It has been a while, but not for lack of news. In May I received an advanced degree and took my bride on a nice trip to receive the degree at the ceremony. (If I pay for it and work for it, I'm showing up to get it.) My brother kindly took a week plus off of work to stay with Dad. That had not been the original plan, but we have to be flexible. He was supposed to stay in a respite care facility for 10 days while we were gone. Then it was upped to 14 days (not because we were gone that long, just because there was a minimal stay.) Then it was upped to 30 day minimum stay and that seemed like too much. After talking it over with my brother and agreeing that he would never be able to come home after such a long stay, my brother said he would stay with him for the 9 days we were gone. With that resolved we left on the most wonderful vacation we have had in years!
In the days leading up to the trip Dad would ask repeatedly if he could go along. We assured him he would have a better time here than with us. How very very true. We hiked 4 or more miles daily at planned hiking stops along the way. We drove with the windows down and sucked in the beautiful honeysuckle filled southern air. He hates to have the windows down. We could talk to each other and understand the conversation. That was rare. Oh, what a wonderful time alone!! And he did have a good time with his other son. They played cards and went places in the afternoon after adult day care. I am sure he was overjoyed each day to have us gone. But, before the trip when he was asking to go along he was always talking about how proud he was of my graduation. He told people at church. He would beam.
The day after we arrived home we had the pictures of our trip developed. Yes, we still live in the technological stone age. When we brought them home we showed them to Dad. He looked at the graduation pictures and asked, "when did you do that?" I told him, "just last week." "well, I never knew anything about it," he said with chagrin. When I was showing the pictures to some friends two days later, he was captivated by them. He had never seen them before.
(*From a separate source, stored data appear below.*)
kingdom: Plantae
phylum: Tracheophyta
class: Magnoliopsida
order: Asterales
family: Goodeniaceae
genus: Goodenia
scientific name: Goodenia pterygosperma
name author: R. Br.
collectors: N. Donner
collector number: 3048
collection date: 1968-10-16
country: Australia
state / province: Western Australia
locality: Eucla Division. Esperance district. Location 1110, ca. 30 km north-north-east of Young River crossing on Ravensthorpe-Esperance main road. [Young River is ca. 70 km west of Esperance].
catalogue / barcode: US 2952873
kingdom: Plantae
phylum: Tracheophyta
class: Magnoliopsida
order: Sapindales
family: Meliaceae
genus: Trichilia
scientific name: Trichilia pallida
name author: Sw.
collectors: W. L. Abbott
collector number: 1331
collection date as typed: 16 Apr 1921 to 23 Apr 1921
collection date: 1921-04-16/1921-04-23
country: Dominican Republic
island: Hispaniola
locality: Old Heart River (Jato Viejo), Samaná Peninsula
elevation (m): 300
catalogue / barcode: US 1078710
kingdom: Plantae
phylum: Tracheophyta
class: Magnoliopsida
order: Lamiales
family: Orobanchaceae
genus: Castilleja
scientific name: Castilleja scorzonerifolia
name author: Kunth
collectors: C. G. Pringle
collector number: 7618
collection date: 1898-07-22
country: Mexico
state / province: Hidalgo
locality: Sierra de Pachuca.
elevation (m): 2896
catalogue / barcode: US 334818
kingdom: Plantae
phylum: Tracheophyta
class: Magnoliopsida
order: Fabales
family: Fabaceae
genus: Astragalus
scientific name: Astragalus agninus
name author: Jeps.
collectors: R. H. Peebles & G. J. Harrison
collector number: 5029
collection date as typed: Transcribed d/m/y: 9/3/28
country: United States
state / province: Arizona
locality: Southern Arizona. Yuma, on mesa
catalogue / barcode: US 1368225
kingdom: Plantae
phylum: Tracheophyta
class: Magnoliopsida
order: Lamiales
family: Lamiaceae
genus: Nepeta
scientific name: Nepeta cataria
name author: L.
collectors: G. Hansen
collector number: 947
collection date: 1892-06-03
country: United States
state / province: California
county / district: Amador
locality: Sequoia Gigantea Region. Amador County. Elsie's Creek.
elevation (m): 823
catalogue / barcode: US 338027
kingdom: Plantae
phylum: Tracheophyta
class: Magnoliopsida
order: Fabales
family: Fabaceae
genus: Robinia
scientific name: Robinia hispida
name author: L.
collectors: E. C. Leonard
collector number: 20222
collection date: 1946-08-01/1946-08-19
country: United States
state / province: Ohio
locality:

That is what we noticed most of all. We have lived with him 24/7 for 2 and 1/2 years. We have grown used to his decline to the point that it often seems normal behavior. We have never had this kind of opportunity to step back and see what is going on. WOW!! His decline was so much more noticeable to us upon our return. I know that I often comment on his decline and how much we notice it. But the truth is that we hadn't noticed the half of it. Perhaps we had even been caught up in some aspects of denial about the real nature of his condition. I don't see a real relevant practical application to this new perspective, but it is eye opening to the degree that it has taken place. The upside, and there is one, is that he had a good time. He may not remember my brother having been here for 9 days, or he may. Choose the moment to ask and take your options from the above choices or others that Dad may create and you will have your answer. Whether he remembers or not, however, is not relevant. At the time my brother was here, Dad was having the time of his life - moment by moment. That is his sunshine in his decline.